Today, a number of newspaper and magazine articles traverse the same path when they retroject the marketplace theory into the works of John Milton, John Stuart Mill, Adam Smith and so on without worrying about the quite obvious tension that such retrojection brings to their thought. Attributing Holmes for framing this theory of free speech is not free from its own tensions as well. Holmes is a complex and troubling figure whose often cryptic and aphoristic writings can make it a notoriously difficult task to draw out any clear conclusions, let alone proper theories. In crediting him, we are accepting a very radical faith in how public free speech operates. On top of this faith, American courts have shaped an almost inconsistent theory of free speech where they evaluate speech to measure or weigh against countervailing interests. Clearly, Justice Learned Hand was speaking about this very committed faithfulness of the courts when he wrote that despite all the criticism that this First Amendment 'theory' faces, 'we have staked upon it our all'.[7] How wrong was Holmes to even think that time defeats fighting faiths.

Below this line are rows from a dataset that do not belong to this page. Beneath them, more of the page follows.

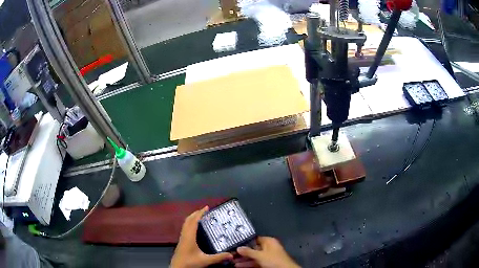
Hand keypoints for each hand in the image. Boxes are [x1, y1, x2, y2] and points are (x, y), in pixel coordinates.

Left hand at [171, 206, 232, 267]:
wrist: (178, 267)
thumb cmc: (190, 262)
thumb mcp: (205, 260)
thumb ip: (218, 257)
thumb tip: (231, 255)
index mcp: (190, 236)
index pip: (194, 221)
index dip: (200, 213)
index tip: (206, 207)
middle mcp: (185, 234)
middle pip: (188, 220)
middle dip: (196, 213)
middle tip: (205, 210)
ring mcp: (182, 237)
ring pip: (186, 223)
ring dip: (192, 218)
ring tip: (200, 216)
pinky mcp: (181, 241)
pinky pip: (185, 227)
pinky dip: (190, 223)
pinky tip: (195, 228)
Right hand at [236, 237, 299, 267]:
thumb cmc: (273, 260)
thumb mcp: (260, 255)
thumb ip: (248, 251)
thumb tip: (238, 247)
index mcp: (268, 241)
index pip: (254, 239)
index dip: (244, 242)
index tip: (234, 244)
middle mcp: (268, 247)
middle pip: (253, 248)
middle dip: (242, 252)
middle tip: (231, 254)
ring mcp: (267, 256)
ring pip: (253, 256)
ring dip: (243, 259)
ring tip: (232, 261)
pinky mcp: (267, 263)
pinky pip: (255, 262)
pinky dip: (248, 264)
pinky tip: (239, 265)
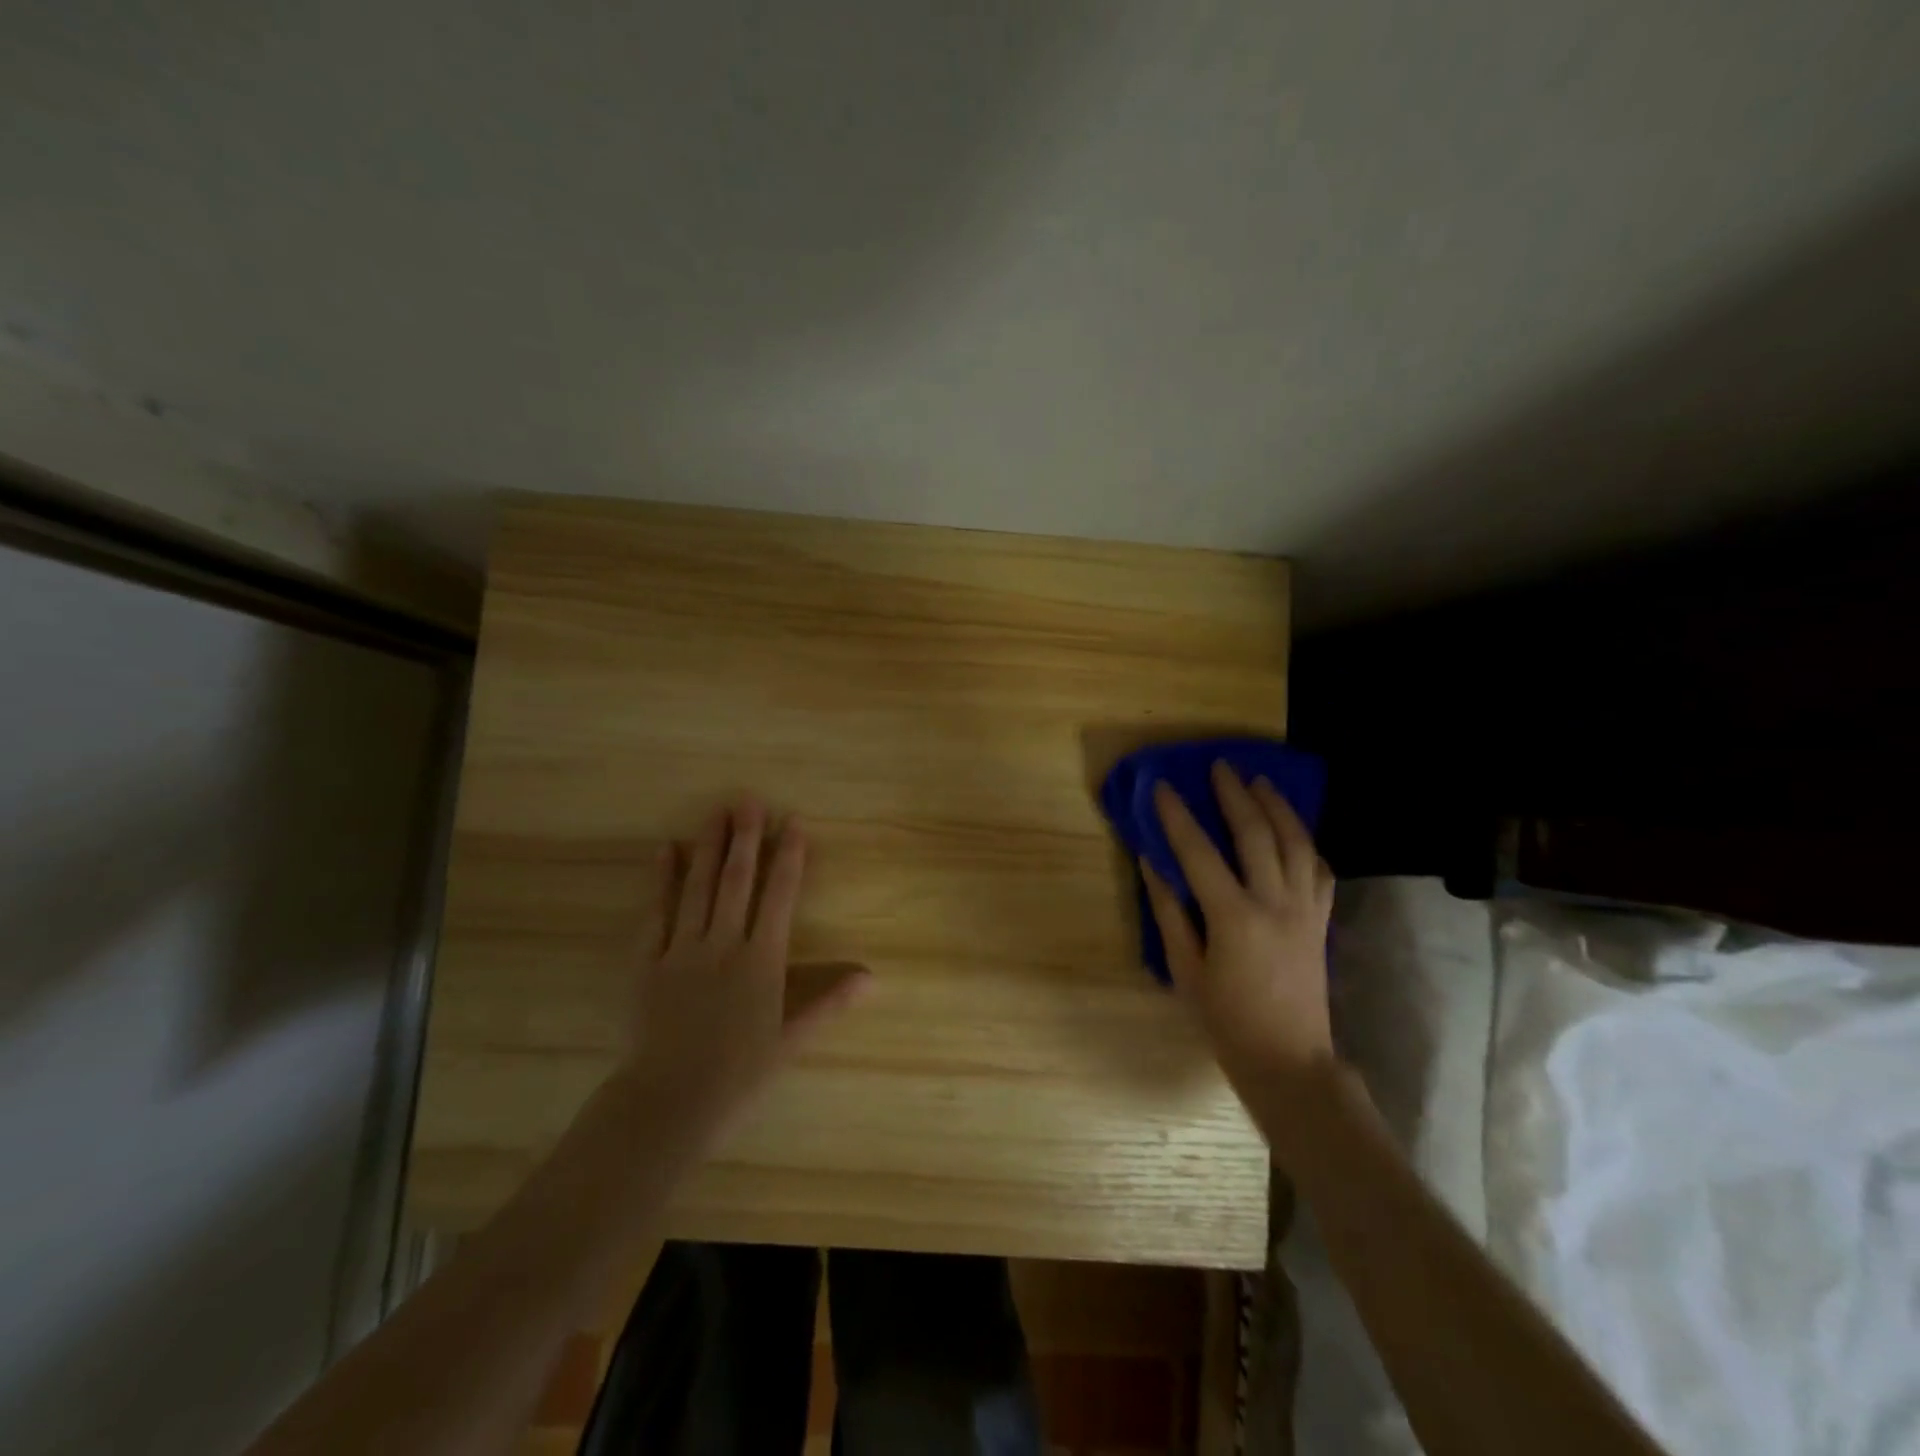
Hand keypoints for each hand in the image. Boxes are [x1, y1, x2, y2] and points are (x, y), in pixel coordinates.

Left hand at [621, 797, 868, 1148]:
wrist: (668, 1102)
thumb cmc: (738, 1074)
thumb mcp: (791, 1040)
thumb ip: (830, 1002)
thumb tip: (872, 976)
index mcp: (761, 961)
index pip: (780, 897)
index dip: (789, 857)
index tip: (794, 823)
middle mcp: (724, 944)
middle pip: (737, 882)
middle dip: (747, 838)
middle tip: (750, 800)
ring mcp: (682, 950)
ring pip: (698, 888)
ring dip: (709, 847)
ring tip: (717, 811)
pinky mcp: (647, 962)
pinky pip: (655, 913)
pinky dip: (660, 880)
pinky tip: (665, 850)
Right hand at [1142, 762, 1335, 1097]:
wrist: (1289, 1061)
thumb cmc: (1226, 1021)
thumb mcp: (1185, 970)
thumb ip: (1168, 913)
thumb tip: (1152, 864)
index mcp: (1233, 917)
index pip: (1199, 852)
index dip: (1178, 816)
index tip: (1163, 787)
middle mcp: (1275, 903)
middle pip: (1256, 834)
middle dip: (1235, 795)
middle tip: (1221, 767)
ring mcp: (1305, 910)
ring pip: (1296, 843)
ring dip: (1277, 807)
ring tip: (1260, 782)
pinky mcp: (1321, 922)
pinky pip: (1320, 870)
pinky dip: (1306, 843)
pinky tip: (1293, 830)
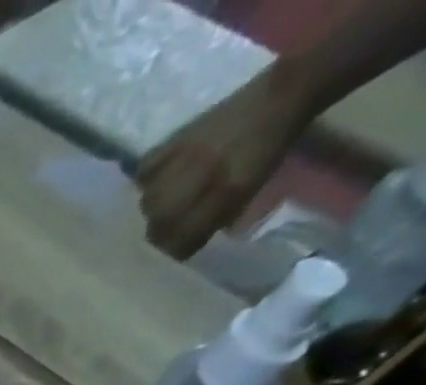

[1] Miller v. California, 413 U.S. 15 (1973)
[2] Chaplinsky v. New Hampshire, 315 U.S. 568 (1942) 572.
[3] Abrams v. United States, 250 U.S. 616 (1919) 630.
[4] United States v. Rumely, 345 U.S. 41 (1953) 56.
[5] Bruno Amable, 'Morals and politics in the ideology of neoliberalism' (2010) 9(1) Socio-Economic Rev 3.
[6] Kenya Information and Communications Act, 1998.
[7] United States v. Associated Press, 52 F. Supp. 362 (S.D.N.Y. 1943) 372.